INSTRUCTION:
All lines in the data below carrying the string "through" are to be located and copied.

GIVEN DATA:
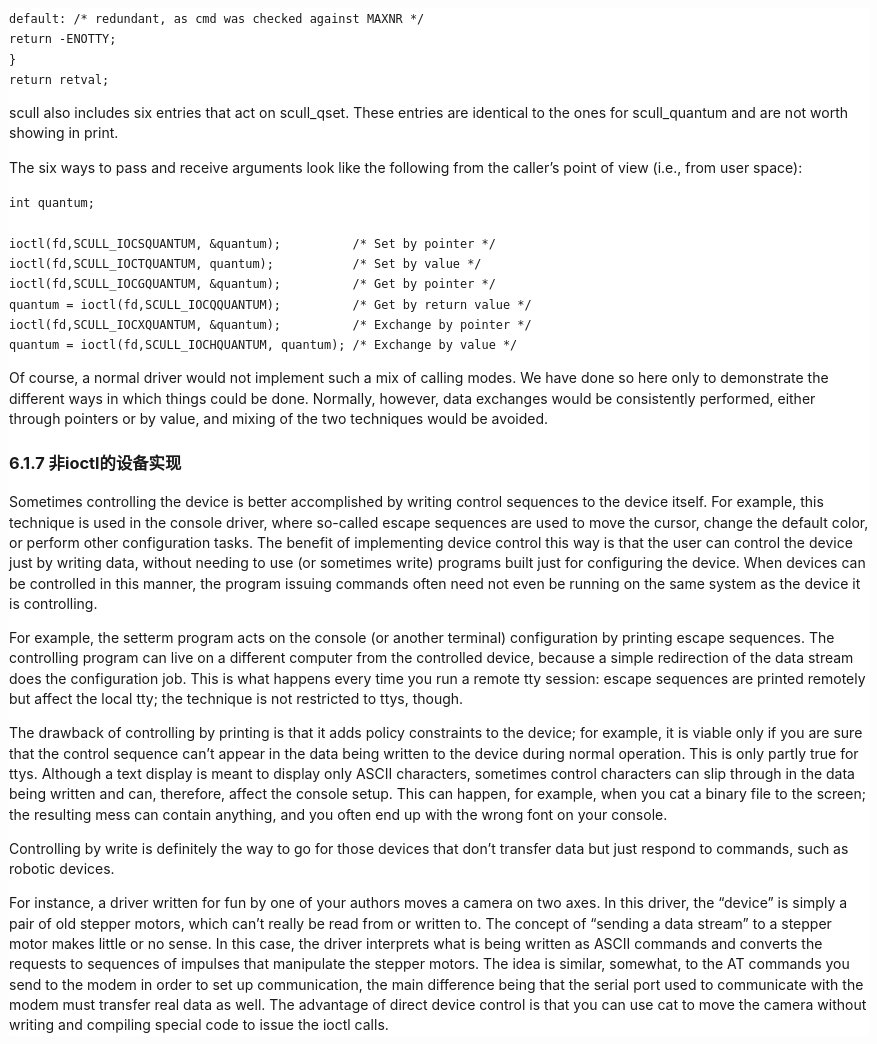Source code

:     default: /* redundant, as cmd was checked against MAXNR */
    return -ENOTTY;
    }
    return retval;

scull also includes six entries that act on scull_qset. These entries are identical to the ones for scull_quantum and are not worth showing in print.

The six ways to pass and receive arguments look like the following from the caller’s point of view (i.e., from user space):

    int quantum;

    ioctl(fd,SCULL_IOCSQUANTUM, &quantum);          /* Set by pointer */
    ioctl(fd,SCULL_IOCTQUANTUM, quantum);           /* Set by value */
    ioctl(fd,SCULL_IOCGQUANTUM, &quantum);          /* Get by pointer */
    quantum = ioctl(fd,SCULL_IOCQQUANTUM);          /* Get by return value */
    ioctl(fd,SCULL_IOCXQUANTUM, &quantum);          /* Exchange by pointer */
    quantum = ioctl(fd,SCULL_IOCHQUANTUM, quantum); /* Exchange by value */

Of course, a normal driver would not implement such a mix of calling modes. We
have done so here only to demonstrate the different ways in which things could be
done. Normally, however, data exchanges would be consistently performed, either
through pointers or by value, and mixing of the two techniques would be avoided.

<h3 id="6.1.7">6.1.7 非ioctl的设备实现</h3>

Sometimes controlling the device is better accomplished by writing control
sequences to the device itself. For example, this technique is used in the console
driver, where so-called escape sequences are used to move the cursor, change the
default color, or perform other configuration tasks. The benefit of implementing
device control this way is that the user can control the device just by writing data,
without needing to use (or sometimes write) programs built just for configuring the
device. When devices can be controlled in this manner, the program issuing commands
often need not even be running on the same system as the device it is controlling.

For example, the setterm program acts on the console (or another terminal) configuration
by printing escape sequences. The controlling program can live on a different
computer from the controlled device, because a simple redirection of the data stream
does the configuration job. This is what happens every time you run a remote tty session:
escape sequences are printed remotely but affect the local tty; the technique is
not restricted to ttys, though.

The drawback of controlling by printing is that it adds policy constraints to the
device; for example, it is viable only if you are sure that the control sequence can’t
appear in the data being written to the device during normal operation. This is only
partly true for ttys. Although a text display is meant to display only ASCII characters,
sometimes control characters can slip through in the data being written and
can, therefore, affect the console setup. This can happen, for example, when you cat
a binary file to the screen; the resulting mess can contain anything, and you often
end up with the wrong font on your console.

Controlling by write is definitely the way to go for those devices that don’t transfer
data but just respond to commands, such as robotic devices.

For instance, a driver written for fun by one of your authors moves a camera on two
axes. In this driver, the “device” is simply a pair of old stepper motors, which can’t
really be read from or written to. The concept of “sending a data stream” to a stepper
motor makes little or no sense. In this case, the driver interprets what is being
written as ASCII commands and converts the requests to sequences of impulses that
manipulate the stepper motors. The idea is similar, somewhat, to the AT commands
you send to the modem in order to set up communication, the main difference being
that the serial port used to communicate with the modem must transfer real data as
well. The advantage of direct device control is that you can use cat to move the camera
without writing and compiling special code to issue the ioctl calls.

EXERCISE RESULT:
through pointers or by value, and mixing of the two techniques would be avoided.
sometimes control characters can slip through in the data being written and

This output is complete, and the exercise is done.